JAKARTA, POSKOTA.CO.ID- Setelah kopi dan bir diidentifikasi terancam sulit diproduksi akibat krisis iklim, kini ancaman tersebut telah meluas hingga ke produksi gula.
Melansir The Guardian, meningkatnya suhu global pada 2023 yang menjadikannya tahun terpanas dan memicu kekeringan telah mempengaruhi hasil pangan, termasuk gula.
Permasalahan dalam produksi gula ini juga diperparah oleh adanya ancaman pembatasan ekspor dari negara-negara produsen gula.
Ya, produksi gula di India dan Thailand mengalami penurunan akibat kesulitan menanam tanaman pangan dalam menghadapi kekeringan di musim kemarau yang ekstrem.
Walhasil, harga gula secara global telah meloncat ke tingkat tertinggi sejak 2011 lalu. Sebab, India dan Thailand merupakan negara eksportir gula terbesar di dunia, setelah Brazil.
Amerika Serikat menyebut, harga gula dan permen memang telah naik sebesar 8,9% pada tahun 2023. Jumlah tersebut diperkirakan akan kembali naik sebesar 5,6% pada tahun ini.
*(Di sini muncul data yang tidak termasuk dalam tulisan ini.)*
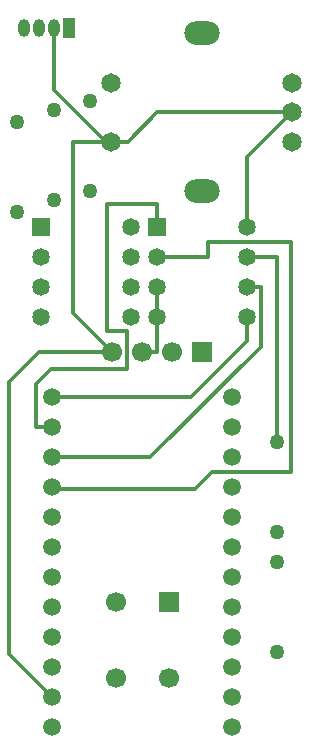
<source format=gbr>
G04 DipTrace 3.3.0.0*
G04 Bottom.gbr*
%MOIN*%
G04 #@! TF.FileFunction,Copper,L2,Bot*
G04 #@! TF.Part,Single*
G04 #@! TA.AperFunction,Conductor*
%ADD14C,0.012992*%
G04 #@! TA.AperFunction,ComponentPad*
%ADD15C,0.059055*%
%ADD16R,0.066929X0.066929*%
%ADD17C,0.066929*%
%ADD18C,0.05*%
%ADD19C,0.05*%
%ADD20C,0.064961*%
%ADD21O,0.11811X0.07874*%
%ADD22O,0.03937X0.059055*%
%ADD23R,0.041339X0.066929*%
%ADD25R,0.0585X0.0585*%
%ADD26C,0.0585*%
%FSLAX26Y26*%
G04*
G70*
G90*
G75*
G01*
G04 Bottom*
%LPD*%
X993701Y2112451D2*
D14*
Y2012451D1*
Y1893701D1*
X943701D1*
X1293701Y2212451D2*
X1393701D1*
Y1593701D1*
X1443701Y2693701D2*
X993701D1*
X895276Y2595276D1*
X837402D1*
X823375D1*
X649950Y2768701D1*
Y2974950D1*
X643701Y743701D2*
X499950Y887451D1*
Y1793699D1*
X599951Y1893701D1*
X843701D1*
X1293701Y2312451D2*
Y2543701D1*
X1443701Y2693701D1*
X837402Y2595276D2*
X712450D1*
Y2024951D1*
X843701Y1893701D1*
X643701Y1443701D2*
Y1437451D1*
X1118702D1*
X1174951Y1493701D1*
X1437450D1*
Y2262451D1*
X1162450D1*
Y2212451D1*
X993701D1*
Y2312451D2*
Y2387451D1*
X824950D1*
Y1963596D1*
X893701D1*
Y1837450D1*
X637451D1*
X587451Y1787450D1*
Y1643701D1*
X643701D1*
X1293701Y2012451D2*
Y1931201D1*
X1106201Y1743701D1*
X643701D1*
X1293701Y2112451D2*
X1337450D1*
Y1912450D1*
X968701Y1543701D1*
X643701D1*
D15*
Y643701D3*
Y743701D3*
Y843701D3*
Y943701D3*
Y1043701D3*
Y1143701D3*
Y1243701D3*
Y1343701D3*
Y1443701D3*
Y1543701D3*
Y1643701D3*
Y1743701D3*
X1243701Y643701D3*
Y743701D3*
Y843701D3*
Y943701D3*
Y1043701D3*
Y1143701D3*
Y1243701D3*
Y1343701D3*
Y1443701D3*
Y1543701D3*
Y1643701D3*
Y1743701D3*
D16*
X1143701Y1893701D3*
D17*
X1043701D3*
X943701D3*
X843701D3*
D18*
X768701Y2731201D3*
D19*
Y2431201D3*
D18*
X649950Y2699951D3*
D19*
Y2399951D3*
D18*
X524950Y2662451D3*
D19*
Y2362451D3*
D18*
X1393701Y893701D3*
D19*
Y1193701D3*
D18*
Y1293701D3*
D19*
Y1593701D3*
D20*
X1443701Y2693701D3*
Y2792126D3*
Y2595276D3*
X837402D3*
Y2792126D3*
D21*
X1140551Y2957480D3*
Y2429921D3*
D22*
X549950Y2974950D3*
X649950D3*
D23*
X699950D3*
D22*
X599950D3*
D25*
X993701Y2312451D3*
D26*
Y2212451D3*
Y2112451D3*
Y2012451D3*
X1293701D3*
Y2112451D3*
Y2212451D3*
Y2312451D3*
D25*
X606201D3*
D26*
Y2212451D3*
Y2112451D3*
Y2012451D3*
X906201D3*
Y2112451D3*
Y2212451D3*
Y2312451D3*
D16*
X1031201Y1062451D3*
D17*
X854035D3*
Y806546D3*
X1031201D3*
M02*

</source>
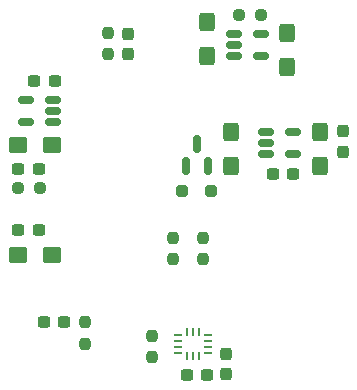
<source format=gtp>
G04 #@! TF.GenerationSoftware,KiCad,Pcbnew,7.0.2*
G04 #@! TF.CreationDate,2025-02-26T19:17:01+01:00*
G04 #@! TF.ProjectId,testESP32_2,74657374-4553-4503-9332-5f322e6b6963,rev?*
G04 #@! TF.SameCoordinates,Original*
G04 #@! TF.FileFunction,Paste,Top*
G04 #@! TF.FilePolarity,Positive*
%FSLAX46Y46*%
G04 Gerber Fmt 4.6, Leading zero omitted, Abs format (unit mm)*
G04 Created by KiCad (PCBNEW 7.0.2) date 2025-02-26 19:17:01*
%MOMM*%
%LPD*%
G01*
G04 APERTURE LIST*
G04 Aperture macros list*
%AMRoundRect*
0 Rectangle with rounded corners*
0 $1 Rounding radius*
0 $2 $3 $4 $5 $6 $7 $8 $9 X,Y pos of 4 corners*
0 Add a 4 corners polygon primitive as box body*
4,1,4,$2,$3,$4,$5,$6,$7,$8,$9,$2,$3,0*
0 Add four circle primitives for the rounded corners*
1,1,$1+$1,$2,$3*
1,1,$1+$1,$4,$5*
1,1,$1+$1,$6,$7*
1,1,$1+$1,$8,$9*
0 Add four rect primitives between the rounded corners*
20,1,$1+$1,$2,$3,$4,$5,0*
20,1,$1+$1,$4,$5,$6,$7,0*
20,1,$1+$1,$6,$7,$8,$9,0*
20,1,$1+$1,$8,$9,$2,$3,0*%
G04 Aperture macros list end*
%ADD10RoundRect,0.237500X0.237500X-0.250000X0.237500X0.250000X-0.237500X0.250000X-0.237500X-0.250000X0*%
%ADD11RoundRect,0.237500X-0.300000X-0.237500X0.300000X-0.237500X0.300000X0.237500X-0.300000X0.237500X0*%
%ADD12RoundRect,0.250000X0.425000X-0.537500X0.425000X0.537500X-0.425000X0.537500X-0.425000X-0.537500X0*%
%ADD13RoundRect,0.250000X0.250000X0.250000X-0.250000X0.250000X-0.250000X-0.250000X0.250000X-0.250000X0*%
%ADD14RoundRect,0.237500X0.300000X0.237500X-0.300000X0.237500X-0.300000X-0.237500X0.300000X-0.237500X0*%
%ADD15RoundRect,0.237500X-0.250000X-0.237500X0.250000X-0.237500X0.250000X0.237500X-0.250000X0.237500X0*%
%ADD16RoundRect,0.237500X-0.237500X0.300000X-0.237500X-0.300000X0.237500X-0.300000X0.237500X0.300000X0*%
%ADD17RoundRect,0.150000X0.150000X-0.587500X0.150000X0.587500X-0.150000X0.587500X-0.150000X-0.587500X0*%
%ADD18RoundRect,0.150000X0.512500X0.150000X-0.512500X0.150000X-0.512500X-0.150000X0.512500X-0.150000X0*%
%ADD19RoundRect,0.237500X-0.237500X0.287500X-0.237500X-0.287500X0.237500X-0.287500X0.237500X0.287500X0*%
%ADD20RoundRect,0.250000X-0.537500X-0.425000X0.537500X-0.425000X0.537500X0.425000X-0.537500X0.425000X0*%
%ADD21RoundRect,0.237500X0.250000X0.237500X-0.250000X0.237500X-0.250000X-0.237500X0.250000X-0.237500X0*%
%ADD22RoundRect,0.237500X-0.237500X0.250000X-0.237500X-0.250000X0.237500X-0.250000X0.237500X0.250000X0*%
%ADD23RoundRect,0.250000X-0.425000X0.537500X-0.425000X-0.537500X0.425000X-0.537500X0.425000X0.537500X0*%
%ADD24R,0.675000X0.250000*%
%ADD25R,0.250000X0.675000*%
%ADD26RoundRect,0.150000X-0.512500X-0.150000X0.512500X-0.150000X0.512500X0.150000X-0.512500X0.150000X0*%
G04 APERTURE END LIST*
D10*
X191050000Y-90875000D03*
X191050000Y-89050000D03*
D11*
X185450000Y-81300000D03*
X187175000Y-81300000D03*
D12*
X208200000Y-67500000D03*
X208200000Y-64625000D03*
D13*
X201777500Y-77950000D03*
X199277500Y-77950000D03*
D14*
X189350000Y-89050000D03*
X187625000Y-89050000D03*
D15*
X204125000Y-63050000D03*
X205950000Y-63050000D03*
D16*
X203050000Y-91750000D03*
X203050000Y-93475000D03*
D17*
X199600000Y-75875000D03*
X201500000Y-75875000D03*
X200550000Y-74000000D03*
D18*
X188387500Y-72150000D03*
X188387500Y-71200000D03*
X188387500Y-70250000D03*
X186112500Y-70250000D03*
X186112500Y-72150000D03*
D19*
X194700000Y-64650000D03*
X194700000Y-66400000D03*
D11*
X185450000Y-76100000D03*
X187175000Y-76100000D03*
D20*
X185400000Y-74100000D03*
X188275000Y-74100000D03*
D11*
X199700000Y-93550000D03*
X201425000Y-93550000D03*
D21*
X187275000Y-77700000D03*
X185450000Y-77700000D03*
D22*
X193000000Y-64575000D03*
X193000000Y-66400000D03*
X198550000Y-81925000D03*
X198550000Y-83750000D03*
D11*
X186800000Y-68650000D03*
X188525000Y-68650000D03*
D23*
X210950000Y-72950000D03*
X210950000Y-75825000D03*
D14*
X208700000Y-76500000D03*
X206975000Y-76500000D03*
D12*
X201400000Y-66550000D03*
X201400000Y-63675000D03*
D22*
X201100000Y-81925000D03*
X201100000Y-83750000D03*
D20*
X185450000Y-83400000D03*
X188325000Y-83400000D03*
D22*
X196800000Y-90200000D03*
X196800000Y-92025000D03*
D16*
X212950000Y-72925000D03*
X212950000Y-74650000D03*
D24*
X198937500Y-90187500D03*
X198937500Y-90687500D03*
X198937500Y-91187500D03*
X198937500Y-91687500D03*
D25*
X199700000Y-91950000D03*
X200200000Y-91950000D03*
X200700000Y-91950000D03*
D24*
X201462500Y-91687500D03*
X201462500Y-91187500D03*
X201462500Y-90687500D03*
X201462500Y-90187500D03*
D25*
X200700000Y-89925000D03*
X200200000Y-89925000D03*
X199700000Y-89925000D03*
D23*
X203450000Y-72950000D03*
X203450000Y-75825000D03*
D26*
X203700000Y-64650000D03*
X203700000Y-65600000D03*
X203700000Y-66550000D03*
X205975000Y-66550000D03*
X205975000Y-64650000D03*
X206425000Y-72950000D03*
X206425000Y-73900000D03*
X206425000Y-74850000D03*
X208700000Y-74850000D03*
X208700000Y-72950000D03*
M02*

</source>
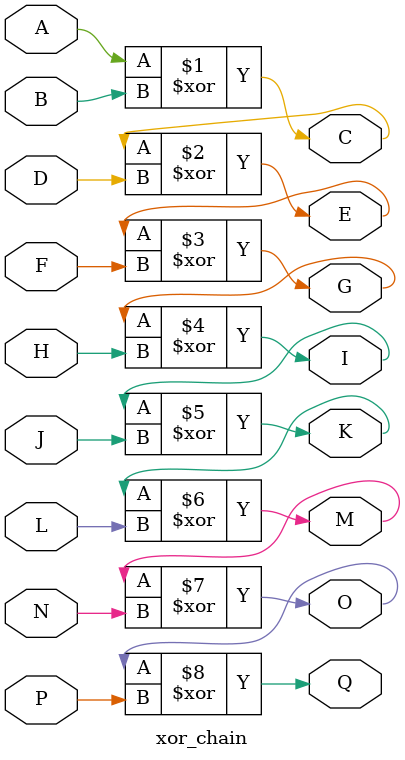
<source format=v>
`timescale 1ns/1ps

module xor_chain(
    input  wire A,   // First input to gate 1
    input  wire B,   // Second input to gate 1
    input  wire D,   // Input to gate 2 (with output of gate 1)
    input  wire F,   // Input to gate 3 (with output of gate 2)
    input  wire H,   // Input to gate 4 (with output of gate 3)
    input  wire J,   // Input to gate 5 (with output of gate 4)
    input  wire L,   // Input to gate 6 (with output of gate 5)
    input  wire N,   // Input to gate 7 (with output of gate 6)
    input  wire P,   // Input to gate 8 (with output of gate 7)
    output wire C,   // Output of gate 1: A XOR B
    output wire E,   // Output of gate 2: C XOR D
    output wire G,   // Output of gate 3: E XOR F
    output wire I,   // Output of gate 4: G XOR H
    output wire K,   // Output of gate 5: I XOR J
    output wire M,   // Output of gate 6: K XOR L
    output wire O,   // Output of gate 7: M XOR N
    output wire Q    // Output of gate 8: O XOR P
);

    // Gate 1: A XOR B -> C
    xor U1 (C, A, B);

    // Gate 2: C XOR D -> E
    xor U2 (E, C, D);

    // Gate 3: E XOR F -> G
    xor U3 (G, E, F);

    // Gate 4: G XOR H -> I
    xor U4 (I, G, H);

    // Gate 5: I XOR J -> K
    xor U5 (K, I, J);

    // Gate 6: K XOR L -> M
    xor U6 (M, K, L);

    // Gate 7: M XOR N -> O
    xor U7 (O, M, N);

    // Gate 8: O XOR P -> Q
    xor U8 (Q, O, P);

endmodule

</source>
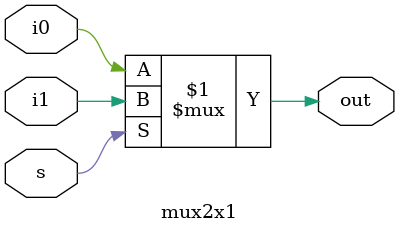
<source format=v>
module mux2x1 (
    input wire i0,    // Input 0
    input wire i1,    // Input 1
    input wire s,     // Select signal
    output wire out    // Output
);

    // If s = 0, out = i0
    // If s = 1, out = i1 

    assign out = s ? i1 : i0;

endmodule
</source>
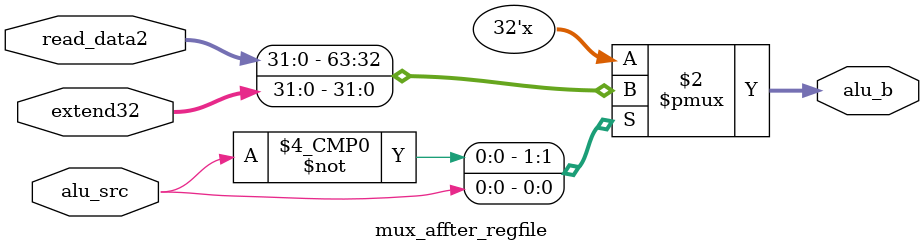
<source format=v>
module mux_affter_regfile (alu_src, read_data2, extend32, alu_b);

	input alu_src;
	input [31:0] read_data2,extend32;	
	
	output reg [31:0] alu_b;
	
	always @(alu_src, read_data2, extend32) begin
		case (alu_src)
			0: alu_b <= read_data2 ;
			1: alu_b <= extend32;
		endcase
	end
endmodule
</source>
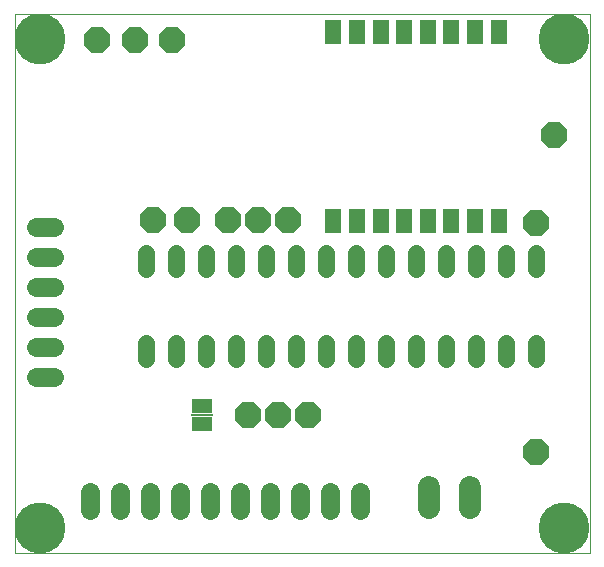
<source format=gts>
G75*
G70*
%OFA0B0*%
%FSLAX24Y24*%
%IPPOS*%
%LPD*%
%AMOC8*
5,1,8,0,0,1.08239X$1,22.5*
%
%ADD10C,0.0000*%
%ADD11C,0.0745*%
%ADD12R,0.0552X0.0827*%
%ADD13OC8,0.0890*%
%ADD14C,0.0640*%
%ADD15C,0.0560*%
%ADD16R,0.0670X0.0500*%
%ADD17R,0.0720X0.0060*%
%ADD18C,0.1700*%
D10*
X000219Y000180D02*
X000219Y018176D01*
X019377Y018176D01*
X019382Y018176D02*
X019382Y000180D01*
X019377Y000180D02*
X000219Y000180D01*
D11*
X014030Y001703D02*
X014030Y002408D01*
X015408Y002408D02*
X015408Y001703D01*
D12*
X015563Y011260D03*
X016350Y011260D03*
X014775Y011260D03*
X013988Y011260D03*
X013201Y011260D03*
X012413Y011260D03*
X011626Y011260D03*
X010838Y011260D03*
X010838Y017560D03*
X011626Y017560D03*
X012413Y017560D03*
X013201Y017560D03*
X013988Y017560D03*
X014775Y017560D03*
X015563Y017560D03*
X016350Y017560D03*
D13*
X018208Y014124D03*
X017594Y011180D03*
X009988Y004805D03*
X008988Y004805D03*
X007988Y004805D03*
X008344Y011305D03*
X007344Y011305D03*
X005969Y011305D03*
X004844Y011305D03*
X009344Y011305D03*
X005469Y017305D03*
X004219Y017305D03*
X002969Y017305D03*
X017594Y003555D03*
D14*
X011719Y002230D02*
X011719Y001630D01*
X010719Y001630D02*
X010719Y002230D01*
X009719Y002230D02*
X009719Y001630D01*
X008719Y001630D02*
X008719Y002230D01*
X007719Y002230D02*
X007719Y001630D01*
X006719Y001630D02*
X006719Y002230D01*
X005719Y002230D02*
X005719Y001630D01*
X004719Y001630D02*
X004719Y002230D01*
X003719Y002230D02*
X003719Y001630D01*
X002719Y001630D02*
X002719Y002230D01*
X001519Y006055D02*
X000919Y006055D01*
X000919Y007055D02*
X001519Y007055D01*
X001519Y008055D02*
X000919Y008055D01*
X000919Y009055D02*
X001519Y009055D01*
X001519Y010055D02*
X000919Y010055D01*
X000919Y011055D02*
X001519Y011055D01*
D15*
X004594Y010190D02*
X004594Y009670D01*
X005594Y009670D02*
X005594Y010190D01*
X006594Y010190D02*
X006594Y009670D01*
X007594Y009670D02*
X007594Y010190D01*
X008594Y010190D02*
X008594Y009670D01*
X009594Y009670D02*
X009594Y010190D01*
X010594Y010190D02*
X010594Y009670D01*
X011594Y009670D02*
X011594Y010190D01*
X012594Y010190D02*
X012594Y009670D01*
X013594Y009670D02*
X013594Y010190D01*
X014594Y010190D02*
X014594Y009670D01*
X015594Y009670D02*
X015594Y010190D01*
X016594Y010190D02*
X016594Y009670D01*
X017594Y009670D02*
X017594Y010190D01*
X017594Y007190D02*
X017594Y006670D01*
X016594Y006670D02*
X016594Y007190D01*
X015594Y007190D02*
X015594Y006670D01*
X014594Y006670D02*
X014594Y007190D01*
X013594Y007190D02*
X013594Y006670D01*
X012594Y006670D02*
X012594Y007190D01*
X011594Y007190D02*
X011594Y006670D01*
X010594Y006670D02*
X010594Y007190D01*
X009594Y007190D02*
X009594Y006670D01*
X008594Y006670D02*
X008594Y007190D01*
X007594Y007190D02*
X007594Y006670D01*
X006594Y006670D02*
X006594Y007190D01*
X005594Y007190D02*
X005594Y006670D01*
X004594Y006670D02*
X004594Y007190D01*
D16*
X006451Y005088D03*
X006451Y004488D03*
D17*
X006451Y004788D03*
D18*
X001069Y001030D03*
X001059Y017340D03*
X018537Y017340D03*
X018527Y001030D03*
M02*

</source>
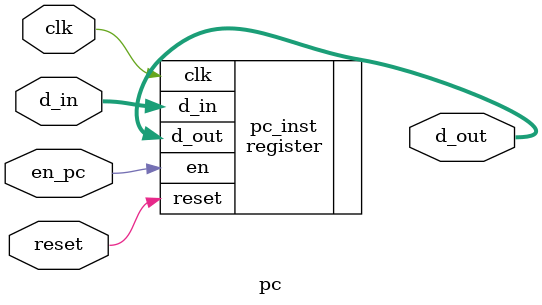
<source format=v>
module pc (
    input clk,
    input en_pc, // Enable PC
    input reset, // Active-low reset
    input [7:0] d_in, // Input memory address
    output reg [7:0] d_out // Output memory address
);
    register pc_inst(
        .clk(clk), 
        .reset(reset), 
        .en(en_pc), 
        .d_in(d_in),
        .d_out(d_out)
    );


endmodule

</source>
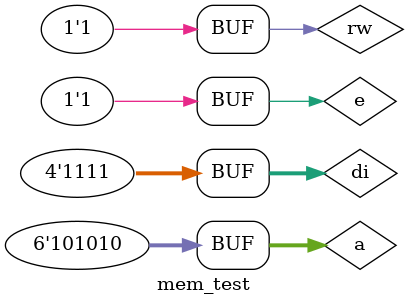
<source format=v>
`timescale 1ns / 1ps

module mem_test;

	// Inputs
	reg [3:0] di;
	reg [5:0] a;
	reg e;
	reg rw;

	// Outputs
	wire [3:0] d;

	// Instantiate the Unit Under Test (UUT)
	mem uut (
		.d(d), 
		.di(di), 
		.a(a), 
		.e(e), 
		.rw(rw)
	);

	initial begin
		// Initialize Inputs
		di = 0;
		a = 0;
		e = 0;
		rw = 0;

		#3;
		e=1'b1;
		a=6'b101010;
		di=4'b1111;
		#3;
		rw=1;
		a=6'b000001;
		#1;
		rw=0;
		#3;
		rw=1;
		
		a=6'b101010;
		
        
		

	end
      
endmodule


</source>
Menurut peneliti senior di International Food Policy Research Institute, Joseph Glauber, dampak paling parah dari tingginya harga gula akan dirasakan oleh negara-negara berkembang.
“Tidak diragukan lagi harga gula saat ini sangat tinggi dan akan tetap tinggi sampai El Nino mereda. Ada kekhawatiran mengenai dampak perubahan iklim dalam jangka panjang dengan perpindahan area tanam dan volatilitas harga barang-barang seperti beras dan gula yang lebih tinggi,” kata Glauber dikutip The Guardian, Senin (8/1/2024).
Para penelitian mengungkapkan bahwa pemanasan global akan sangat menghambat kemampuan negara-negara, seperti Tiongkok dalam menanam padi.
Selain itu, peneliti juga mengatakan, produksi jagung secara global juga dapat merosot sebesar 24% pada 2030 mendatang.
Secara keseluruhan, inflasi pangan di seluruh dunia diperkirakan bisa mencapai tiga persen per tahun pada tahun 2030-an, jika upaya adaptasi besar-besaran terhadap krisis iklim tidak dilakukan.